他忽然汗毛直豎,他冷眼看著他們,握著酒杯的手有些顫抖,腳下的地板似乎有點軟,站不穩。

張茂煜滿意地拍拍楊輕舟的肩膀,笑著把酒杯放在茶幾上,然後,又朝韓雁行揮揮手,“那我先回去休息了,你們也早點休息。晚安。”然後,就腳步輕快地離開了。

屋裏即刻安靜了,韓雁行看了楊輕舟一眼,楊輕舟看了他一眼,兩人誰都沒說話。屋內的安靜迅速變得壓抑而絕望,是種與世隔絕、不通情理的安靜。

韓雁行慌亂地避開了他的目光,想找話來說,情急之中,卻不知該說些什麽。楊輕舟灑落地指指臥室的門,說:“進來吧,按摩床在屋裏。”然後,就先走向臥室。韓雁行拎著藥箱隨後跟了進去。
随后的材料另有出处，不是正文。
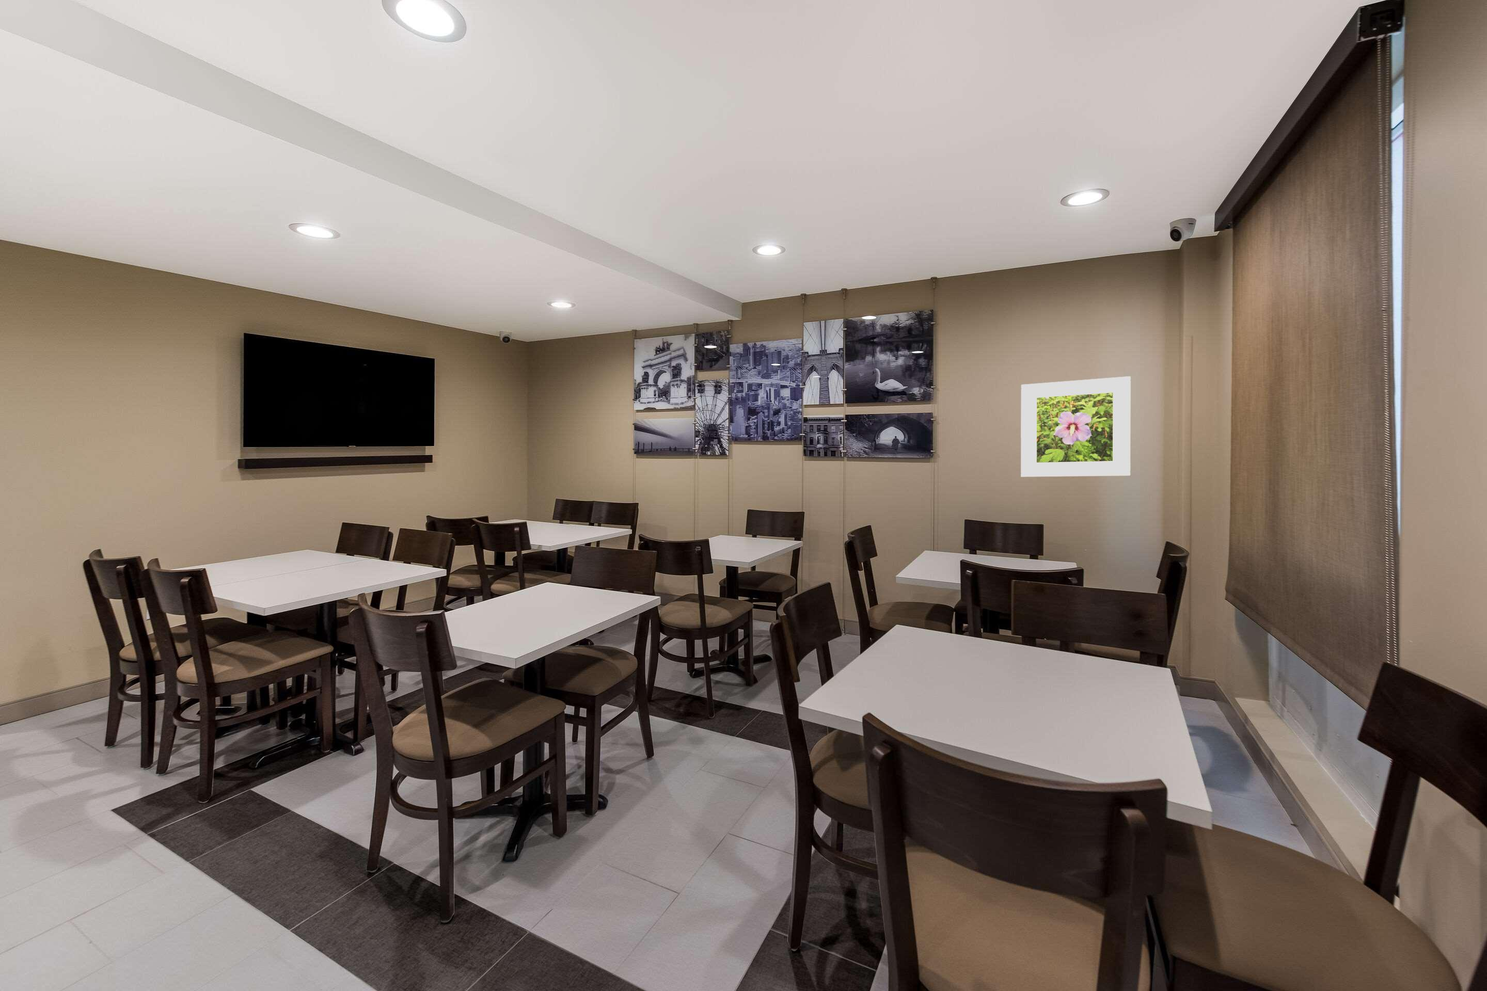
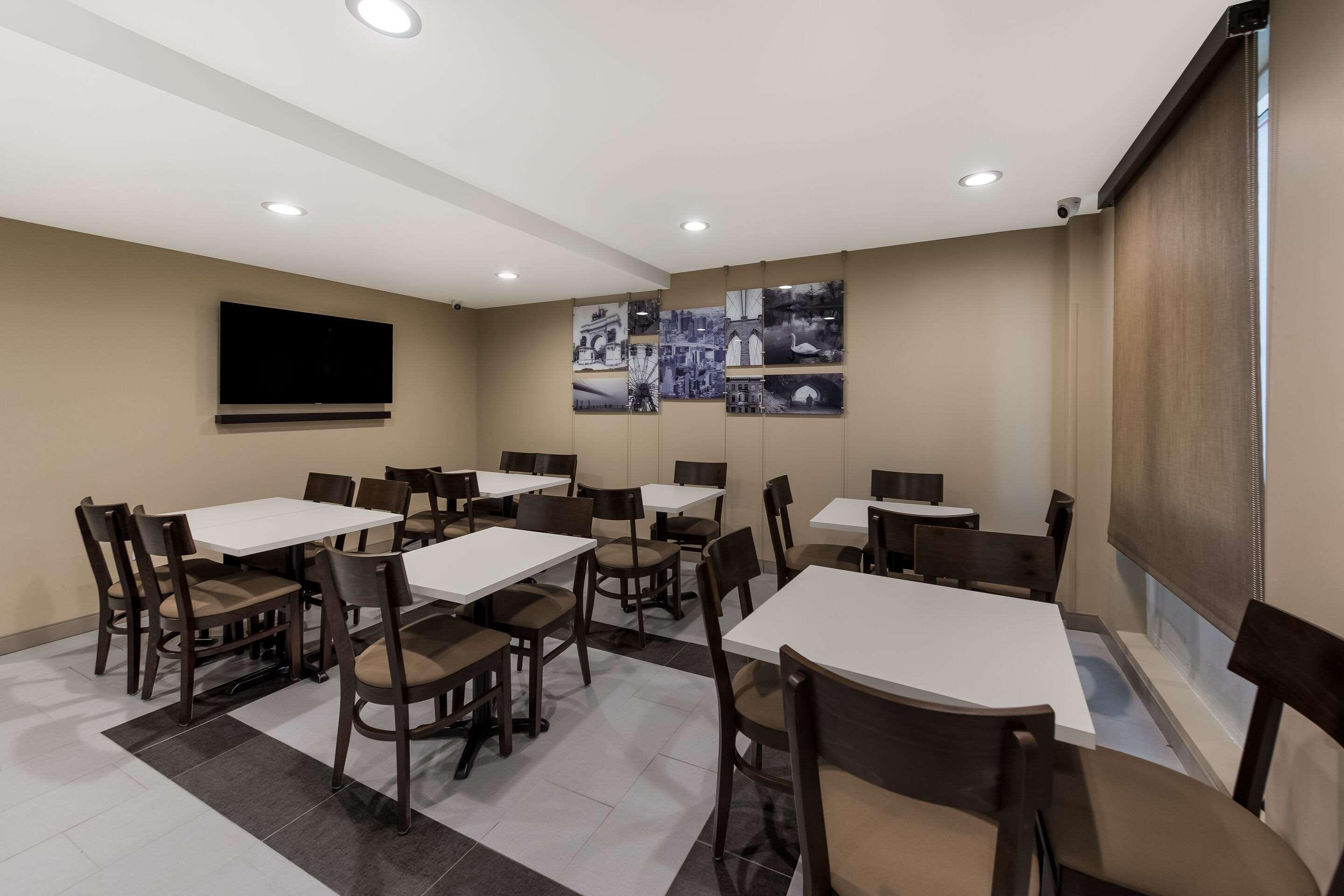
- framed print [1020,376,1131,478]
進了臥室,只見地上放著幾口行李箱,有打開的,有沒打開的,床尾的位置有張黑色皮革按摩床。楊輕舟什麽也沒說,跟半年前一樣,熟絡地走到按摩床前就趴了下去,韓雁行也什麽都沒說,把藥箱放在按摩床邊的電視櫃上,準備著治療的工作。又是長長的沈默,又是暗暗的較量。

楊輕舟趴著一動不動,韓雁行按部就班地為他治療。紮針,放血,針灸,一根針,兩根針,一條血管,兩條血管,青色的,冷慢的,是往事的烙印,烙印還在,往事卻早已消逝。

下好了針,韓雁行的心情也平覆了些,退到了一旁,他例行地問楊輕舟,“你這傷病什麽時候覆發的?”

“有些日子了。”楊輕舟回答說。

“這次疼痛跟之前比怎樣?”韓雁行又問。

“都差不多。”楊輕舟又答。

“是跳了舞覆發的嗎?”

“嗯。”

“你總是跳舞,腰傷就不可能痊愈。”

“治到哪兒算哪兒吧。”楊輕舟滿不在意地說。

“可是我想從醫生的角度給你一點建議。”韓雁行不死心地說,這也是他身為醫生的責任。

“你是想建議我不再跳舞嗎?”楊輕舟問他。

韓雁行局促地笑了笑,“無論如何,身體是最重要的,你現在還年輕,疼一點可能覺得無所謂,可是日積月累,年紀大了之後可能會出現很多並發癥。”

“年紀大了本來就容易多病,就算我沒有腰傷也可能會有其他的病。”

“那沒有腰傷不是更好嗎?”

楊輕舟沒有回答,他的臉一直枕著面枕,不知道是什麽表情。韓雁行感到訕訕的,只得踱過去給他補針。屋子裏再次變得安靜。直到治療結束後,他收拾著藥箱,楊輕舟從按摩床上下來,微笑而客氣地對他說:“辛苦了,你先回去休息吧,中午叫上周筱和她的老公,我們一起吃個飯。”

“不必這麽客氣,他們有自己的安排,我可能中午也不在酒店。”韓雁行一邊收拾著藥箱,一邊說。